Two threats endanger humankind: nuclear weapons and global warming. These same threats also enhance our awareness that all of us, as human beings, are members of a single species. That enhanced awareness might well be the most important outcome of the recent Paris climate meetings.
In 1985, the International Physicians for the Prevention of Nuclear War had delegations from more than 60 countries when it was awarded the Nobel Peace Prize. Within that movement, we spoke of common security, in which the security of any contending nuclear power is dependent on the security of one’s adversary. Soviet and American delegates would express this principle in gallows-humor toasts to each other: “To your health and that of your people and your leaders. Because if you die, I die. If you survive, I survive.”

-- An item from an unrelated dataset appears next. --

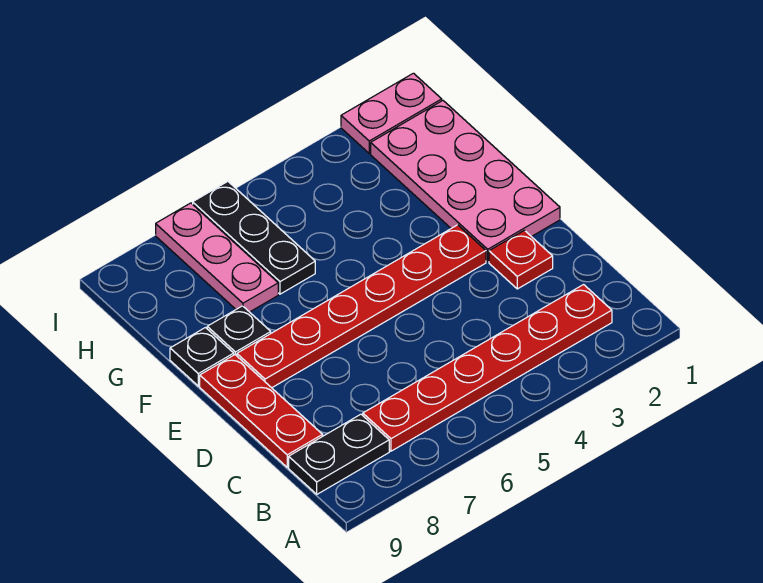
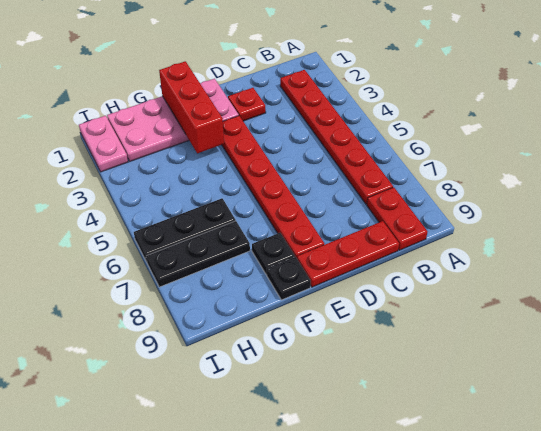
black 1x2 plate [289,414,389,494] -> red 1x2 plate [367,187,427,250]
none -> red 1x3 brick [159,61,224,153]
pink 1x3 plate [156,203,278,312] -> black 1x3 plate [146,221,250,287]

There is a parallel concept in climate-change discourse, that of our common home, as expressed by Pope Francis in his encyclical letter on climate, quoting his namesake, Saint Francis of Assisi. To be sure, different cultural groups have lived under highly varied geographical and climate conditions, and people in certain areas — the Marshall Islands in the Pacific, Bangladesh in South Asia — are now most devastatingly vulnerable to climate disaster. But that does not mean that the rest of us who live in places like North America and Europe are immune to extreme climate suffering. Climate change by definition is planetary.
The evolutionary truth is that our extraordinary capacity for adaptation has enabled the human species to make the entire planet our habitat. Now, under present human-caused global warming, it is painfully clear that emissions of advanced industrial countries have threatened the very habitability of Pacific Islands and South Asian areas; and that the destruction of Amazon rainforests, whether by natives or industrial outsiders, has much to do with lethal pollution in Beijing and droughts in California and Texas. The point is that the climate change now occurring is an event of our entire species, and one that we have lethally imposed on most other species as well.